Due to the worsening economy my company has had to go through a 6 month transition process that is nearly over (I hope!). During this time, we have been in a state of suspended animation as we watch our colleagues get fired or leave for better jobs as we wonder whether or not there will even be a spot for us in the ‘new system.’ I used to think that this would feel natural in a normal corporate environment where it is all about the ‘bottom line.’ If this is true, than I think people highly underestimate the value of human equity. That being said, it has been even more bizarre to watch this happen in a Christian non-profit where we are told not to worry about our jobs because “God is in control” and that these tough decisions are made to “bring more help for children.” These are phrases that I believe in fervently, but somehow seem hollow during this time of my life. For the past year I have been completely convinced that World Vision is where I should be for this time of my life. Now I am left wondering: “where to next?” Is this job still for me or is God pushing me elsewhere? I have spent the last month trying to figure out where my passions lie and what makes me come alive.

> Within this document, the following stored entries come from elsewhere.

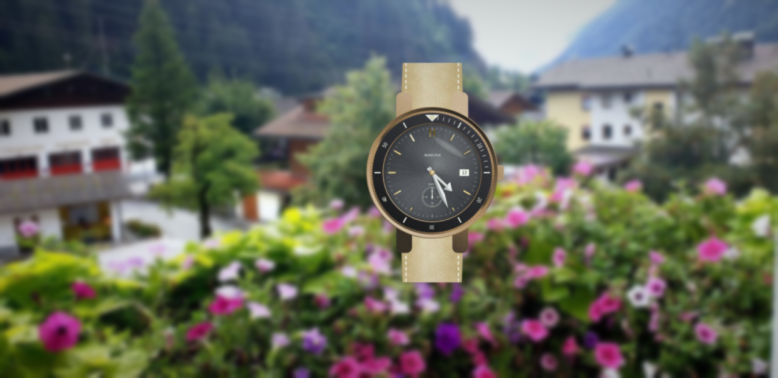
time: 4:26
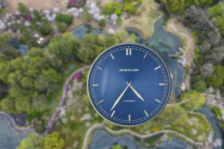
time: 4:36
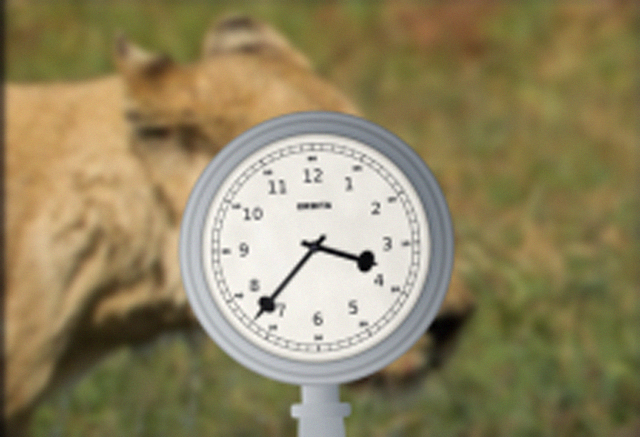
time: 3:37
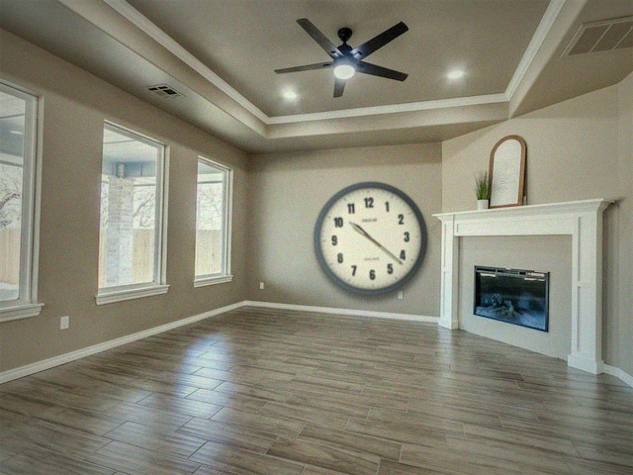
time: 10:22
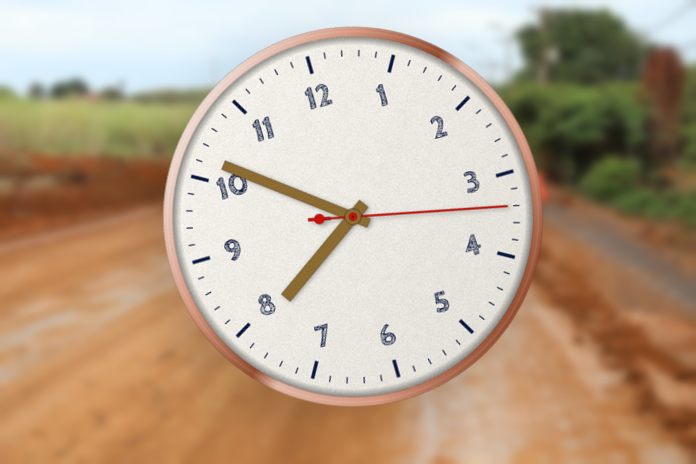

As one of my colleagues was leaving, she left a quote for me on my desk:
“I wake up in the morning torn between the desire to save the world and to savor it. It makes it very hard to plan my day.” E.B. White
The quote spoke to me at a very deep level. I have always had a desire to make a difference and to make my mark by helping change things for better. At each attempt, however, I find myself dissatisfied because this savior role takes me away from the world and people that I love so dearly. I have found that people don’t want to be saved they want to be loved. I am lost in this, however, because the way that I love is through my attempts to save.
Currently, I am looking into going to law school because I imagine that law can be this all-powerful platform that I hope will enable me to lead men, women, children, churches, institutions and governments to meet the basic requirements of human decency: to aide the poor and defend the vulnerable. How can it be that in today’s modern world there is still slavery? Genocide? Sex-trade? Child soldiers? Terrorism? How can it be that these problems exist not only in third world countries, but inside of the United States?
I have found my passion and my fight, yet I am left wondering: “If I take up this fight, will I lose my opportunity to savor this world and the people inside it?”